Do not expect any help from the Supreme Court. They very fact that the Maine Department of Environmental Protection approved the project and issued permits is a perfect illustration the collusion involved between government agencies and the wind industry.

In addition, the heavy federal subsidies given to the wind industry were generated in Washington by the investors. It is a mega payday for them and really a robbery of the taxpayers. In addition many states began REQUIRING electricity suppliers to obtain a percentage of their supply from renewable energy sources, with percentages typically increasing over time. These self serving regulations guarantee increasing demand and profits for the wind industry.

The irony of it all is that this industry has nothing to do with saving the world from the use of oil and coal because the propeller style wind turbine is severely limited in its ability to produce energy. It can not solve America's energy needs. No matter how many are installed this style of turbine can never achieve the ridiculous goals set by State and Federal Regulators. Wind energy is really just a business and another way to sell energy. And because it is labeled "Green", the increased price per kilowatt is supposed to be more palatable to the consumer.

Once the public realizes that this industry is totally corrupt, riddled with fraud, driven by greed, the green image will then be forgotten. This false green image will then be replaced with the perception of being hoodwinked or hornswoggled. America can then start putting put the prop turbine in the dumpster where it belongs, and the next generation of wind turbines can be brought into production.
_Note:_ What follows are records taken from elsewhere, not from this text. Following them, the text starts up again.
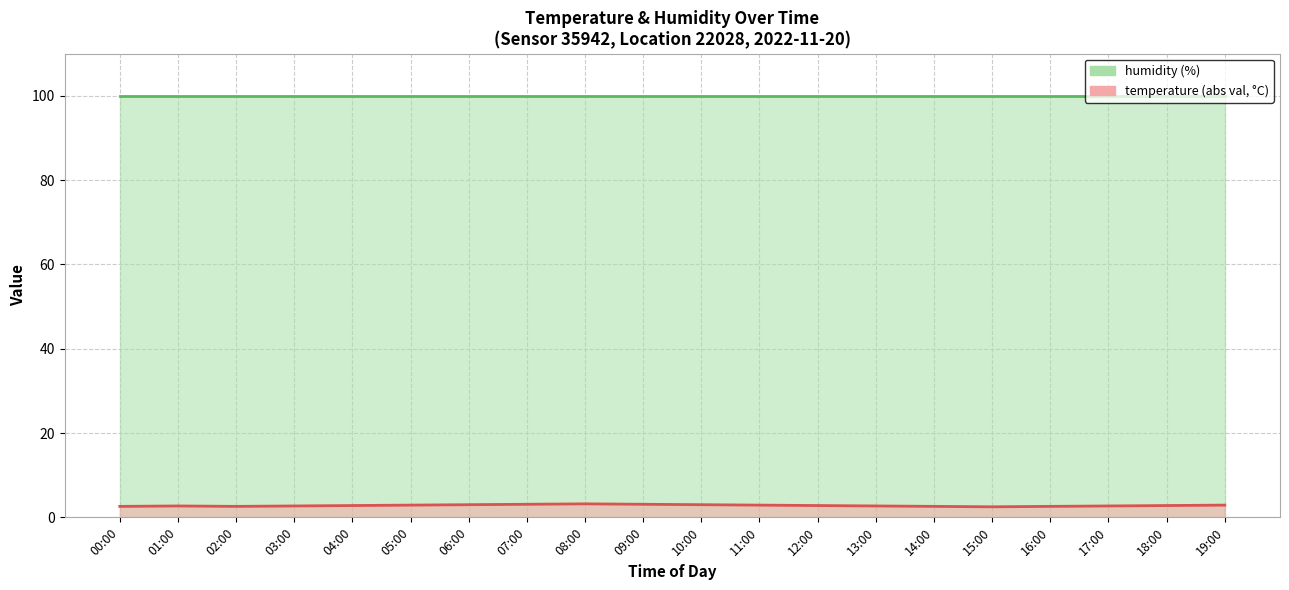

Where is the data nearest to the value 2?

15:00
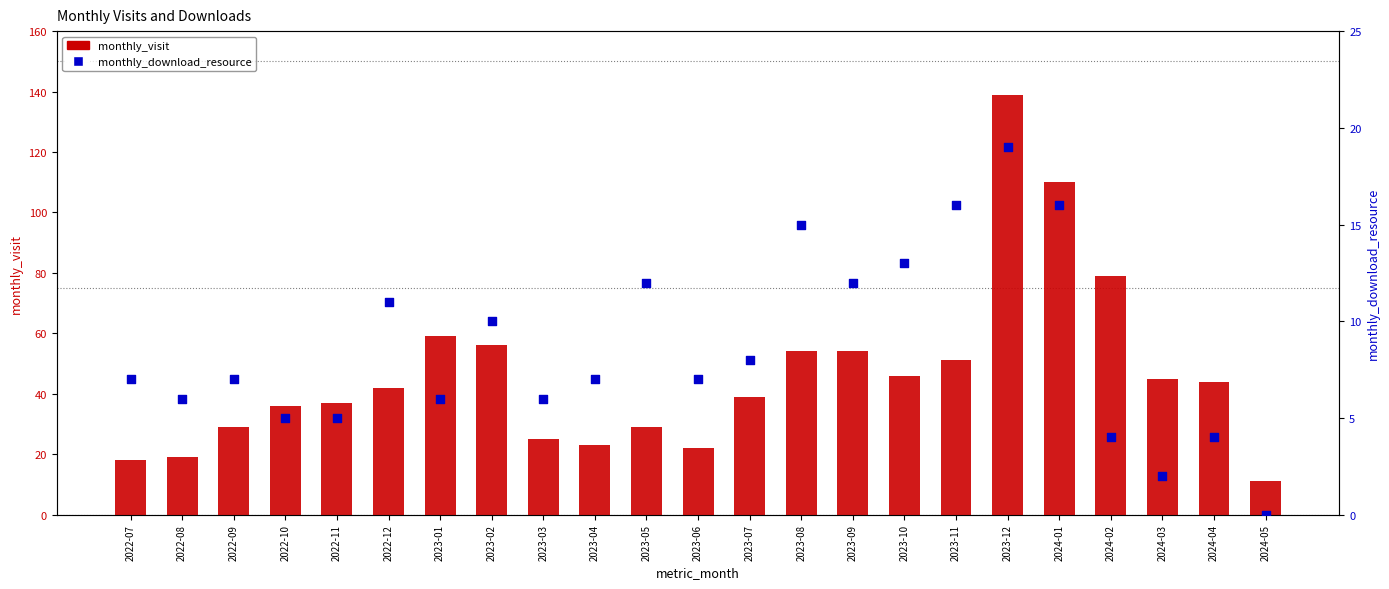

What are all the series names shown in the legend?

monthly_visit, monthly_download_resource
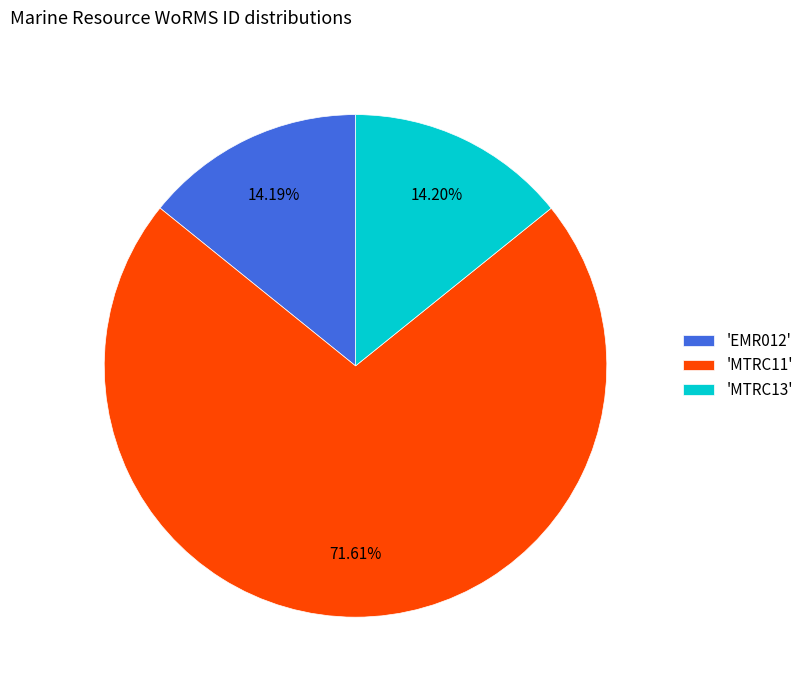

Is there a majority slice in this chart?

Yes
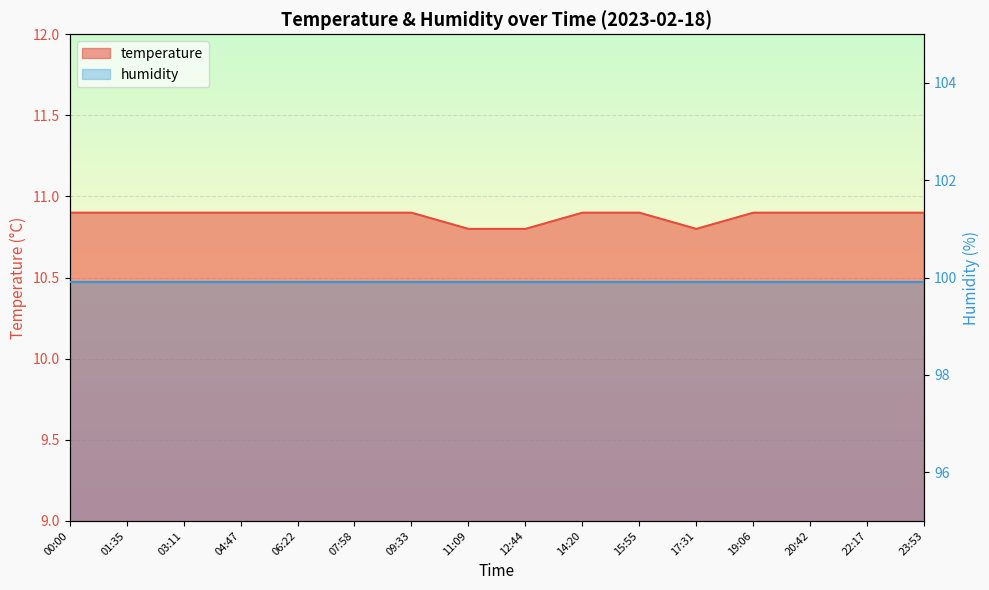

What value does the data have at 12:44?

10.8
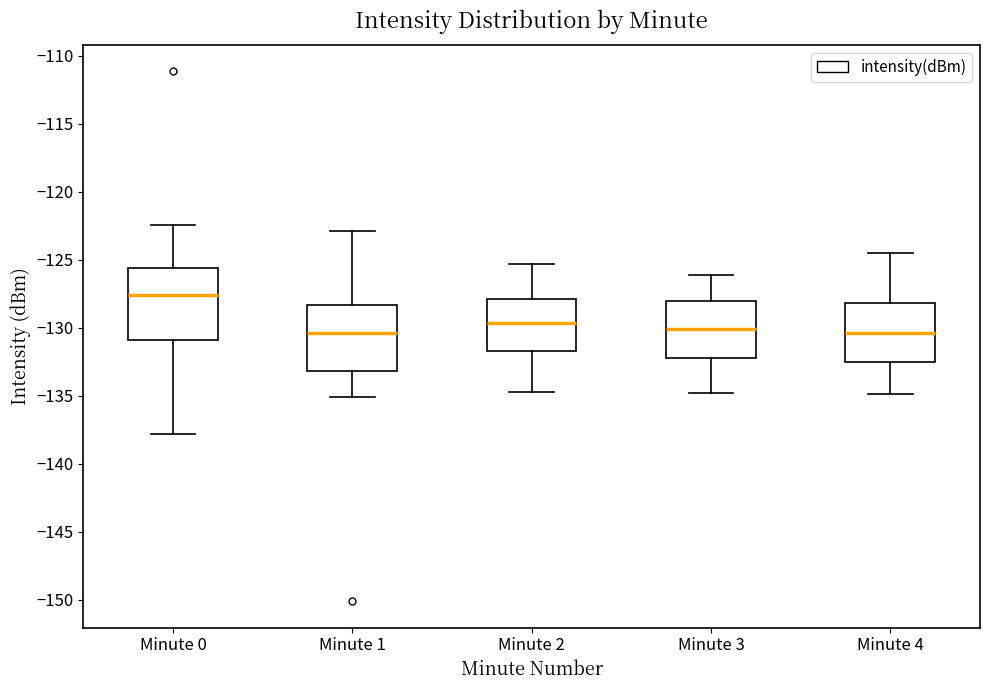

Reading left to right, transcribe this box plot: for each box, give where its median line is, the range the box spans, and where its two whiskers end, as read against the y-axis. The values are not printed on the chart, so give them approximately, as read against the axis.

Minute 0: median -127.5, box -131.0 to -125.5, whiskers -138.0 to -122.5
Minute 1: median -130.5, box -133.0 to -128.5, whiskers -135.0 to -123.0
Minute 2: median -129.5, box -131.5 to -128.0, whiskers -134.5 to -125.5
Minute 3: median -130.0, box -132.0 to -128.0, whiskers -135.0 to -126.0
Minute 4: median -130.5, box -132.5 to -128.0, whiskers -135.0 to -124.5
Having said all this, the thing I detest the most, is the needless slaughter of rare and endangered species while this industry makes a fortune from the misery they bring.

 's picture


It sounds as though that the work done so far is nothing but a case of vandalism on a huge scale.

Is BAYROOT, who may be the Yale University Endowment having second thoughts, fearing the shell of the shell company is about to be cracked open, exposing the self described world class environmental steward as a mountain defacer and giant scale clear cutter?

 's picture

Temporary Financing...

It's no wonder wind developers are finding it hard to procure financing for these wind energy plants. With more Americans learning the facts about these projects every day, there has been a groundswell of opposition to them. We must direct our government to halt the subsidization of this mis-guided plan until science has found a way to reduce the high, low and ultra-low frequency noise they produce. In addition, we must be intelligent when deciding where to site them. It's been shown that stringing them out along ridgelines is a mistake-- both from an environmental and an economical standpoint.

Without huge tax-payer subsidies, these would never find investors, for they can't produce a return on the investment. People are discovering facts like this, and when a state is threatened with large-scale destruction of many of its iconic mountains for a plan to produce expensive power which we do not need, but which is, for the most part, destined to be shipped out of state on new high-voltage transmission wires (which we also wouldn't need if it were not for the wind power) then those citizens should, and will, stand up and say "No!"